A few notes for dedicated Forza players
If you're like me, a longtime fan of the Forza series, you've spent countless hours tweaking and customizing the cars in your virtual garage, so there may be some hesitation to start over from scratch without your precious digital babies. Turn 10's Greenawalt emphasized that Forza is about building relationships with what he called "nondisposable cars" that you don't immediately ditch when a better car is unlocked. I know all about this; I've been tweaking and driving the same NA Mazda Miata since Forza Motorsport 3 was released back in 2009.
Well, the bad news is that you won't be able to import your cars from Forza 3 or 4, but you will be able to recreate some cars fairly easily. For example, while you can't wholesale import a saved design from Forza Motorsport 3 or 4, you can save and import legacy vinyl groups that can then be applied to your new ride at the Horizon Festival. Likewise, Horizon features many of the same tuning tools that are present in the previous games, so you'll be able to recreate your setups.
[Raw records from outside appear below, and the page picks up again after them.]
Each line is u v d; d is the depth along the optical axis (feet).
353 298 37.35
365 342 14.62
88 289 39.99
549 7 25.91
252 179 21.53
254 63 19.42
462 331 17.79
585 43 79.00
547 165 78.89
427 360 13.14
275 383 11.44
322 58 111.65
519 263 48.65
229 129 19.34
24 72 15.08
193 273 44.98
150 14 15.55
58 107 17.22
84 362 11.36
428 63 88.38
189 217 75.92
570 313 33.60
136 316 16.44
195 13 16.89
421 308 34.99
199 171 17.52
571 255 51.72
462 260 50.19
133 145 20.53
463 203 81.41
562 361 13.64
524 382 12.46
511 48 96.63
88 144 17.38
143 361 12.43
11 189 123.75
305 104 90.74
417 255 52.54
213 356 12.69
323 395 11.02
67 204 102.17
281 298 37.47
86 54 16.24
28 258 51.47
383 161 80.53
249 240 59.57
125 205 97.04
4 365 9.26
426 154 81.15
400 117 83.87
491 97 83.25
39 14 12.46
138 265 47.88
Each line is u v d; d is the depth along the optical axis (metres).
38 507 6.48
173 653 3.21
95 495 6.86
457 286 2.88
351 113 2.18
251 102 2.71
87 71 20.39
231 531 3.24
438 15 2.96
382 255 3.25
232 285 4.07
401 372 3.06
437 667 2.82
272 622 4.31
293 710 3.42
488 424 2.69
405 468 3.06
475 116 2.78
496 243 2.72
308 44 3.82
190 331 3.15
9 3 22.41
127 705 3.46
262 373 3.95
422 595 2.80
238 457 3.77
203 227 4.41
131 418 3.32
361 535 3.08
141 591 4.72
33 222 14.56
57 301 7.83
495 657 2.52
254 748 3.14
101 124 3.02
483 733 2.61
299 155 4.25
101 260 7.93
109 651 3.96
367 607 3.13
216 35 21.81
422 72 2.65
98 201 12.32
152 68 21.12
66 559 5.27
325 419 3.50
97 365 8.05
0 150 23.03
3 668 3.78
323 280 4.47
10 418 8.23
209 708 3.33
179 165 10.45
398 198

However, the option for engine swaps and drive-train conversions was missing from the prerelease version of the game that I played and likely the final game, which was disappointing.
Of course, all of this depends on if the car that you're trying to reproduce is even featured in Forza Horizon. The full list of featured cars hasn't been fully revealed just yet. I have no doubt that I'll be able to, at some point, recreate my Miata -- I find it hard to imagine any racing game that doesn't feature the greatest Roadster ever built. However, I very seriously doubt that my mildly infamous 335-horsepower Toyota Prius that has perplexed many an online opponent will make the cut.
Forza Horizon is already available for preorder on the Xbox 360 console in standard and limited-edition flavors and is expected to hit shelves on October 23.